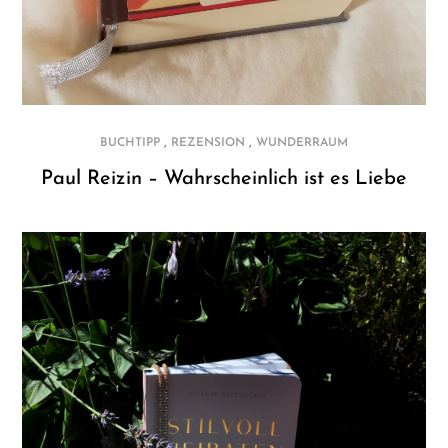
,
,
BUCHTIPP
REZENSION
WUNDERRAUM
Paul Reizin – Wahrscheinlich ist es Liebe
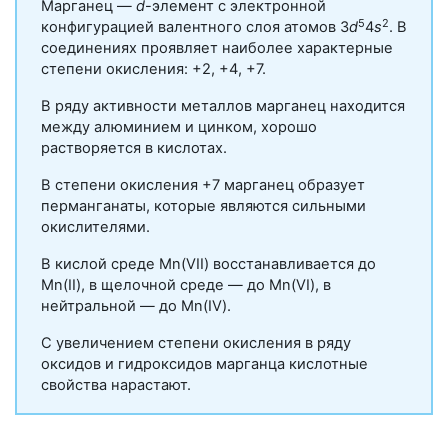
Марганец —
d
-элемент
с электронной
5
2
конфигурацией валентного слоя атомов 3
d
4
s
. В
соединениях проявляет наиболее характерные
степени окисления: +2, +4, +7.
В ряду активности металлов марганец находится
между алюминием и цинком, хорошо
растворяется в кислотах.
В степени окисления +7 марганец образует
перманганаты, которые являются сильными
окислителями.
В кислой среде Mn(VII) восстанавливается до
Mn(II), в щелочной среде — до Mn(VI), в
нейтральной — до Mn(IV).
С увеличением степени окисления в ряду
оксидов и гидроксидов марганца кислотные
свойства нарастают.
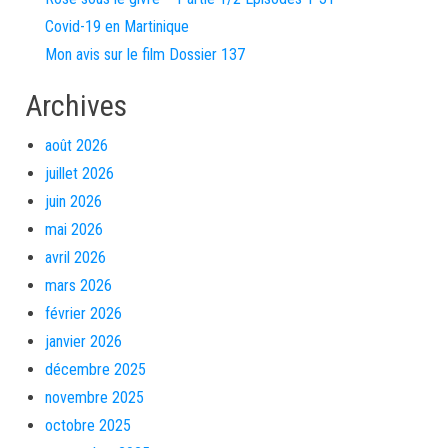
Covid-19 en Martinique
Mon avis sur le film Dossier 137
Archives
août 2026
juillet 2026
juin 2026
mai 2026
avril 2026
mars 2026
février 2026
janvier 2026
décembre 2025
novembre 2025
octobre 2025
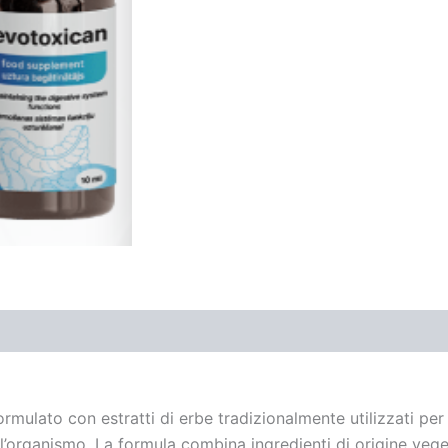
mulato con estratti di erbe tradizionalmente utilizzati per f
dell’organismo. La formula combina ingredienti di origine v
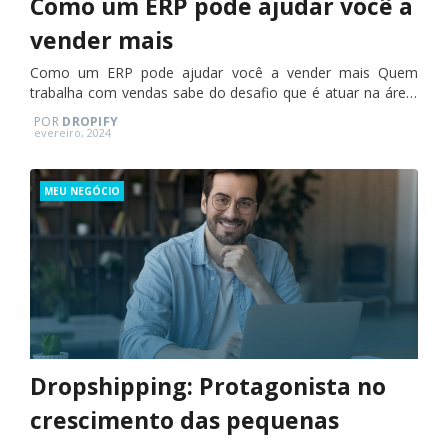
Como um ERP pode ajudar você a
vender mais
Como um ERP pode ajudar você a vender mais Quem
trabalha com vendas sabe do desafio que é atuar na área,
devido às múltiplas responsabilidades que se tem, além
POR
DROPIFY
do…
Posted
evereiro, 2024
on
Categories
MEU NEGÓCIO
Dropshipping: Protagonista no
crescimento das pequenas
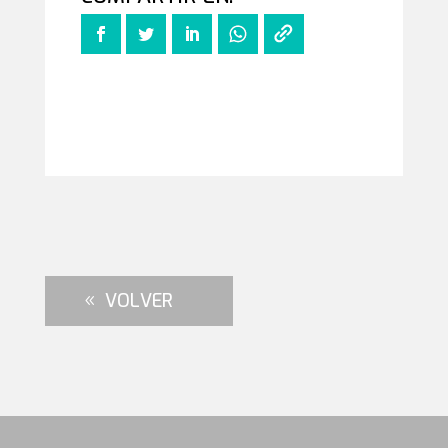
VOLVER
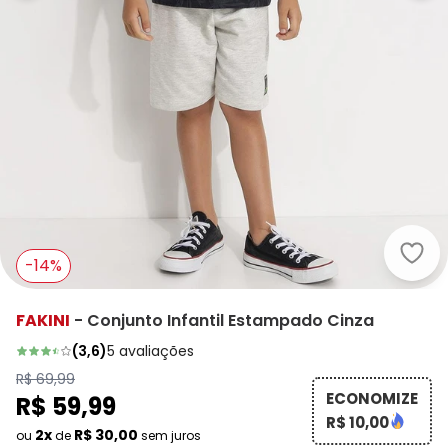
Faki
-14%
FAKINI
-
Conjunto Infantil Estampado Cinza
(
3,6
)
5
avaliações
R$ 69,99
ECONOMIZE
R$ 59,99
R$ 10,00
2x
R$ 30,00
ou
de
sem juros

_ _ _ _

[What is being asked]:
Transcribe every line of text from all the items above without changing anything, and leave the pictures out of your answer.

[Result]:
,
,
BUCHTIPP
REZENSION
WUNDERRAUM
Paul Reizin – Wahrscheinlich ist es Liebe
Марганец —
d
-элемент
с электронной
5
2
конфигурацией валентного слоя атомов 3
d
4
s
. В
соединениях проявляет наиболее характерные
степени окисления: +2, +4, +7.
В ряду активности металлов марганец находится
между алюминием и цинком, хорошо
растворяется в кислотах.
В степени окисления +7 марганец образует
перманганаты, которые являются сильными
окислителями.
В кислой среде Mn(VII) восстанавливается до
Mn(II), в щелочной среде — до Mn(VI), в
нейтральной — до Mn(IV).
С увеличением степени окисления в ряду
оксидов и гидроксидов марганца кислотные
свойства нарастают.
Covid-19 en Martinique
Mon avis sur le film Dossier 137
Archives
août 2026
juillet 2026
juin 2026
mai 2026
avril 2026
mars 2026
février 2026
janvier 2026
décembre 2025
novembre 2025
octobre 2025
mulato con estratti di erbe tradizionalmente utilizzati per f
dell’organismo. La formula combina ingredienti di origine v
Como um ERP pode ajudar você a
vender mais
Como um ERP pode ajudar você a vender mais Quem
trabalha com vendas sabe do desafio que é atuar na área,
devido às múltiplas responsabilidades que se tem, além
POR
DROPIFY
do…
Posted
evereiro, 2024
on
Categories
MEU NEGÓCIO
Dropshipping: Protagonista no
crescimento das pequenas
VOLVER
Faki
-14%
FAKINI
-
Conjunto Infantil Estampado Cinza
(
3,6
)
5
avaliações
R$ 69,99
ECONOMIZE
R$ 59,99
R$ 10,00
2x
R$ 30,00
ou
de
sem juros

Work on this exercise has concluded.